Abeleyn no pareció sorprendido, ni siquiera enfadado. No dijo nada durante unos instantes. Contemplaba sus piernas de madera. Finalmente levantó la vista.
—Urbino, creo. El viejo carcamal. A Jemilla le resultará fácil manejarlo, y es el que tiene más prestigio.
—Bravo, señor. Es el candidato principal.
—Sabía que Jemilla era ambiciosa, pero la subestimé.
—Una mujer formidable —asintió Golophin.
—¿Cuándo es la votación?
—Esta tarde, a la sexta hora.
—Entonces parece que no tengo mucho tiempo. Golophin, llama a un paje. Necesito ropa decente. Y un baño.
El viejo mago se acercó a su rey y apoyó una mano en su hombro.
—¿Estáis seguro de que os encontráis bastante bien, muchacho?
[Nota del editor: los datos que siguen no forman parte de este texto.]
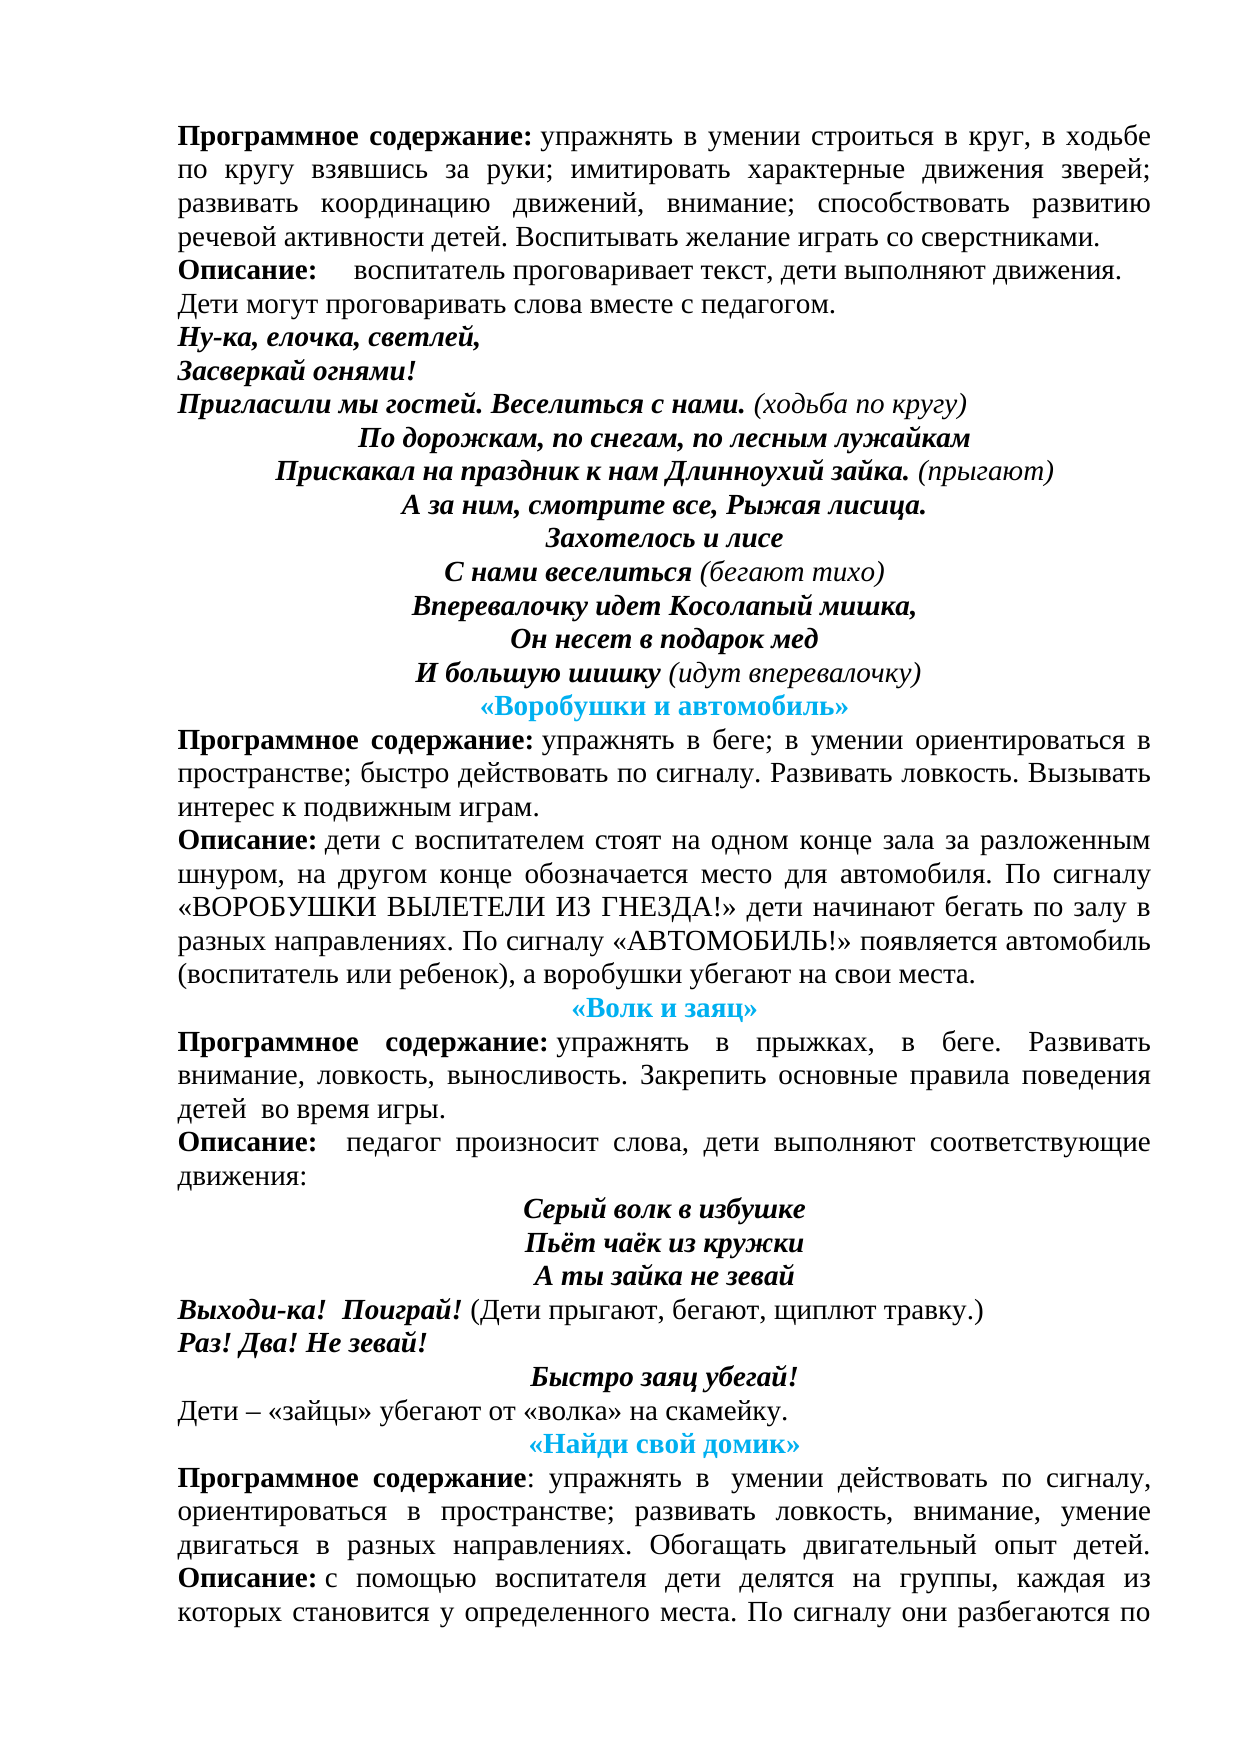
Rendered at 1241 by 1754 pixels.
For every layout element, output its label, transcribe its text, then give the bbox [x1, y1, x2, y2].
Incluso si Urbino gana la votación de la regencia hoy, todo lo que tenéis que hacer es aparecer en cualquier momento, y deberá renunciar a ella. Tal vez sería mejor que descansarais un tiempo.
—No. Miles de personas murieron para volver a ponerme en el trono. No permitiré que una perra intrigante y su anciana marioneta me saquen de él. Trae a algunos criados, Golophin. Y quiero hablar con Rovero y Mercado. Creo que esta tarde tendremos una pequeña demostración militar. Es hora de poner a esos bastardos conspiradores en su sitio.
Golophin se inclinó.
—Enseguida, señor. Dejadme buscar a un par de criados discretos. Si podemos mantener en secreto vuestra recuperación hasta esta tarde, el impacto será mucho mayor. —Salió sin hacer ruido.
Abeleyn se encogió.
—Échame una mano, Isolla. Estas malditas cosas pesan una tonelada.
Ella le ayudó a instalar las piernas de madera sobre la cama. Abeleyn parecía tener dificultades para apartar la vista de ellas.
—Ni me enteré —dijo en voz baja—. No sentí nada. Es curioso. Un hombre pierde la mitad del cuerpo y ni siquiera se da cuenta. Pero ahora las siento. Pican y duelen como si fueran de carne y hueso. Buen Dios, Isolla, ¿con quién vas a casarte?
Ella lo abrazó con fuerza. Le parecía increíblemente natural hacerlo.
—Voy a casarme con un rey, señor. Un rey muy grande.